Through the Music's Pied Beauty
All things counter, original, spare, strange;
"We're not perfect; we're not going for perfection," says Sarah Rice, co-owner of Through the Music. "We're going for comfort. ... We want everyone to feel comfortable as an artist or as a viewer here." The new gallery, located at the back of Turn It Up! (hence the name -- you have to go through the music to get there), at the corner of Elliot and Main streets in Brattleboro, does have a homey atmosphere. The inviting entryway leads to several small rooms that Turn It Up! once used for storage. A recent visitor compared the space to a rabbit warren, Rice said. Co-owner Josh Steele sees an analogy to Gallery Walk itself, but in miniature. "Gallery Walk is about exploring this town -- going down little hidden alleyways, up stairs and down stairs," he said. "It entertains me to hear people say, 'Wow, I never knew these rooms were here.'"
While this layout may limit the kinds of pieces that can be displayed, it keeps the art on a human scale. And that is what Through the Music is all about. Rice and Steele place no limitations on who can show at the gallery, though they do expect to attract emergent artists who may have never had a solo exhibition before. "We don't want to generalize to younger people," Steele emphasized. "We want [all] people who don't have the opportunity to show in a more prestigious gallery."
The relative youth of the co-owners certainly works to the gallery's advantage, though. The pair have plenty of idealism, and energy to match. Besides running the gallery, working their day jobs and (in Steele's case) attending school, they provide support for artists, offering critiques and helping to write artists' statements and compile portfolios. The gallery charges minimal exhibitors' fees.

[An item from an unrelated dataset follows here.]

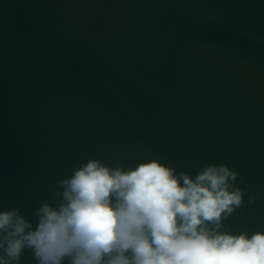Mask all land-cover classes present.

Since it opened in December, Through the Music has displayed work by seven artists. Digital photographs by Jessie Stewart, who served for two years as an army medic, explore the loss of people and places to war. Rachel Brooks' drawings manage to look like animé woodcuts. Color photographs by Rice and Helen Jones explore dwellings from outside and in, including several images of a grandmother's possessions after her move from her own apartment into a nursing home. Through March, the gallery will feature pen-and-ink drawings by Atticus O'Feral and "photo paintings" by Benjamin Zeman in collaboration with Cara Downy. Photos of Zeman's contextualized graffiti make a study of art as ephemera, while O'Feral's figures exhibit themselves in various states of undeath.
So far, much of the work at Through the Music has had a fresh feel, sometimes bordering on raw. But while we are not likely to see a lot of classical still life at this venue, it would be unwise to try to sum up the gallery's character in a word, unless the word were "eclectic." Steele and Rice are reluctant to limit who can show at the gallery even by artistic style. Their primary goals are to help budding artists bloom and inspire viewers -- hopefully both at the same time. "I want people to walk out of the place and say, 'I'm going to pick up my old artwork and start working on it again'," said Steele. "Everybody's an artist; you just need to tap into that.